======== Study material

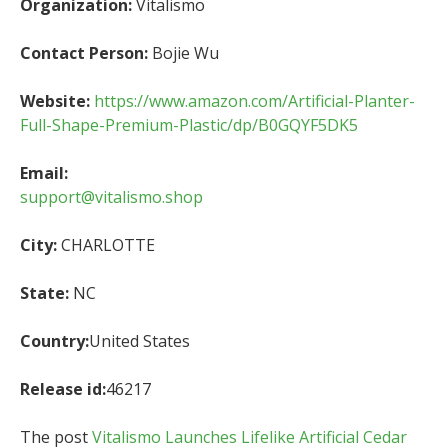
Organization:
Vitalismo
Contact Person:
Bojie Wu
Website:
https://www.amazon.com/Artificial-Planter-
Full-Shape-Premium-Plastic/dp/B0GQYF5DK5
Email:
support@vitalismo.shop
City:
CHARLOTTE
State:
NC
Country:
United States
Release id:
46217
The post
Vitalismo Launches Lifelike Artificial Cedar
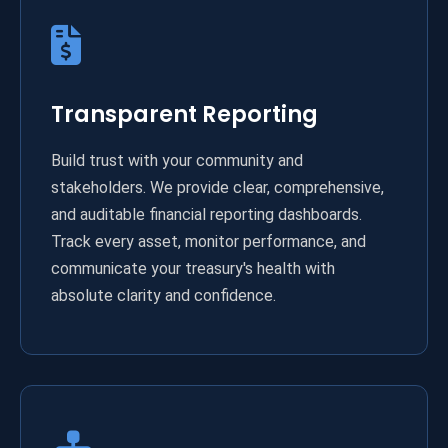
Transparent Reporting
Build trust with your community and
stakeholders. We provide clear, comprehensive,
and auditable financial reporting dashboards.
Track every asset, monitor performance, and
communicate your treasury's health with
absolute clarity and confidence.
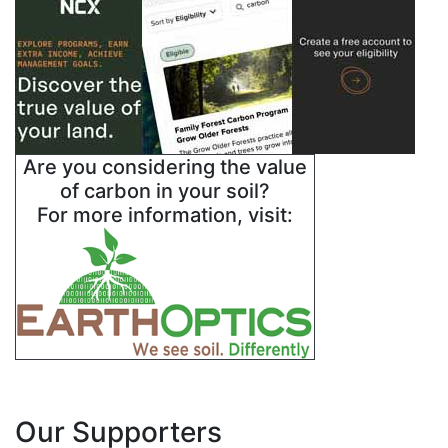
Are you considering the value
of carbon in your soil?
For more information, visit:
Our Supporters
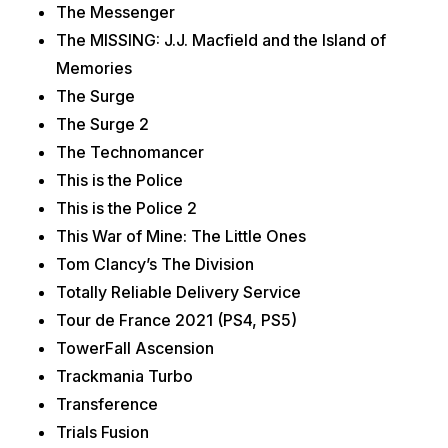
The Messenger
The MISSING: J.J. Macfield and the Island of
Memories
The Surge
The Surge 2
The Technomancer
This is the Police
This is the Police 2
This War of Mine: The Little Ones
Tom Clancy’s The Division
Totally Reliable Delivery Service
Tour de France 2021 (PS4, PS5)
TowerFall Ascension
Trackmania Turbo
Transference
Trials Fusion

================

▶ Task directions
Exactly as they appear above, print all the lines, but not the pictures.

▶ Your response
Organization:
Vitalismo
Contact Person:
Bojie Wu
Website:
https://www.amazon.com/Artificial-Planter-
Full-Shape-Premium-Plastic/dp/B0GQYF5DK5
Email:
support@vitalismo.shop
City:
CHARLOTTE
State:
NC
Country:
United States
Release id:
46217
The post
Vitalismo Launches Lifelike Artificial Cedar
Transparent Reporting
Build trust with your community and
stakeholders. We provide clear, comprehensive,
and auditable financial reporting dashboards.
Track every asset, monitor performance, and
communicate your treasury's health with
absolute clarity and confidence.
Are you considering the value
of carbon in your soil?
For more information, visit:
Our Supporters
The Messenger
The MISSING: J.J. Macfield and the Island of
Memories
The Surge
The Surge 2
The Technomancer
This is the Police
This is the Police 2
This War of Mine: The Little Ones
Tom Clancy’s The Division
Totally Reliable Delivery Service
Tour de France 2021 (PS4, PS5)
TowerFall Ascension
Trackmania Turbo
Transference
Trials Fusion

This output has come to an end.